• ТЕКСТ ДОКУМЕНТА:
• • •

Интервью для Вечности с Юрием Козыревым

Александр Гронский
На планете Земля постоянно где-то идет война. Югославия, Афганистан, Ирак… О войне можно написать словом. Но только фотографии не могут лгать, если, конечно, не обработаны в фотошопе.  Невозможно сфотографировать то, чего на самом деле никогда не было.
Юрий Козырев – один из лучших военных фотокорреспондентов мира. Провел почти семь лет в Ираке, снимая для американского журнала «Time» изнанку иракской войны. А до этого был Таджикистан, Узбекистан, Чечня, Афганистан.  За семь прошедших лет в Ираке погибли 180 журналистов. Они не брали в руки оружия, но заплатили своими жизнями за то, что делали свою работу. Война – это созданный людьми ад. И Козырев честно его фотографирует. Он каким-то чудом до сих пор цел, хотя ценой многих фотографий могла бы стать его жизнь. Зачем он это делает и что остается за кадром – выяснял Александр Гронский.

Первые слова, которые произнес Юрий Козырев, когда мы пожали друг другу руки, были:
- К сожалению, сейчас фотожурналистика переживает серьезный кризис.
- Глядя на твои работы, этого не скажешь…
- Да, нет… мы очень зависимые люди. Нам нужно постоянно куда-то мчаться. А для того чтобы двигаться, нужны деньги… Я сейчас был в жюри World press photo – это просто труба! Ты видишь, насколько за год уровень упал. Люди застряли дома! А те, кто готов двигаться, не могут этого делать просто физически, потому что у них нет денег. Очень грустно, когда человек выигрывает главный приз, его поздравляют, а он вдруг говорит: «Да насрать, мне бы семью как-нибудь прокормить».
- Когда ты понял, что это твое дело?
- Что именно? 
- Что ты призван снимать войну?
- Наверное, в марте 92 года, когда мы с Валерой  Нистратовым поехали в Афганистан. До этого мы уже снимали войну в Таджикистане, затем перешли границу и в Афганистане влипли... Нас взяли моджахеды, Валера потерял аппаратуру.
- У вас были сопровождающие?
- Нет.
- А как вы общались? На каком языке?
- Нам помогли беженцы таджики…  Есть такое хорошее слово challenge – испытание, вызов, которое посылает тебе судьба. Мы шли в сторону Кундуза. И, конечно, глупостью с нашей стороны было сесть в городской автобус.  В нем ехали моджахеды с оружием и вдруг мы – два шурави с фотоаппаратурой. Автобус остановился, мы вышли на перекур, немного поснимали и тут Валеру схватили, отняли аппаратуру. Валере было в ту пору всего 17 лет, он был очень талантливый парень. До этого снимал войну в Боснии. А после Афганистана понял, что больше не будет этого делать.

• • •

• ФРАГМЕНТЫ ДАННЫХ:

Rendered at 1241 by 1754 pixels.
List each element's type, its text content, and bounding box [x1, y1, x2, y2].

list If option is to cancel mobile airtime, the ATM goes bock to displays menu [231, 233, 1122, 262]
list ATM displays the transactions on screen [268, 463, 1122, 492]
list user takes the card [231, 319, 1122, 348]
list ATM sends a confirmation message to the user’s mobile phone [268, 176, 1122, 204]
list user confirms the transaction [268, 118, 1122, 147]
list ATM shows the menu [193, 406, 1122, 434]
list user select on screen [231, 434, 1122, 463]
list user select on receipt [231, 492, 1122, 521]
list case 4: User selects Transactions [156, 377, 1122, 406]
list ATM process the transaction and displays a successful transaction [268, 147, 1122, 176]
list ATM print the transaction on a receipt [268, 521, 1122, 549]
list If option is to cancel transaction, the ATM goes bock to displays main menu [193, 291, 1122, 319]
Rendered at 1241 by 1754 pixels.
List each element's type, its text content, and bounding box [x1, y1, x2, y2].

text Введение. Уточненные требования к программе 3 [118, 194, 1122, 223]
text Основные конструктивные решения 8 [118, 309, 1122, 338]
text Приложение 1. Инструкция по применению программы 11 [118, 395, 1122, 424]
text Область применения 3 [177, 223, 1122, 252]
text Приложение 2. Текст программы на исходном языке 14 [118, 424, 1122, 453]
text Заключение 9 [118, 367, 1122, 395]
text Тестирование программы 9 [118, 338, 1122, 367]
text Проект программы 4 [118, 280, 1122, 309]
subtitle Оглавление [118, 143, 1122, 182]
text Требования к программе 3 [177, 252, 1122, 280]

• • •

• ЦЕЛЬ ЗАДАНИЯ:
Определите, согласуются ли с интервью с Юрием Козыревым следующие утверждения, и ответьте на каждое «да» или «нет», дословно приведя решающие слова текста: 1. Козырев провел почти семь лет в Ираке, работая для журнала «Time». 2. В Афганистан Козырев и Нистратов отправились с сопровождающими. 3. Во время поездки в Афганистан Валере Нистратову было 17 лет.

• РЕШЕНИЕ ЗАДАНИЯ:
1. Да: «Провел почти семь лет в Ираке, снимая для американского журнала «Time» изнанку иракской войны».
2. Нет: «У вас были сопровождающие?» — «Нет».
3. Да: «Валере было в ту пору всего 17 лет».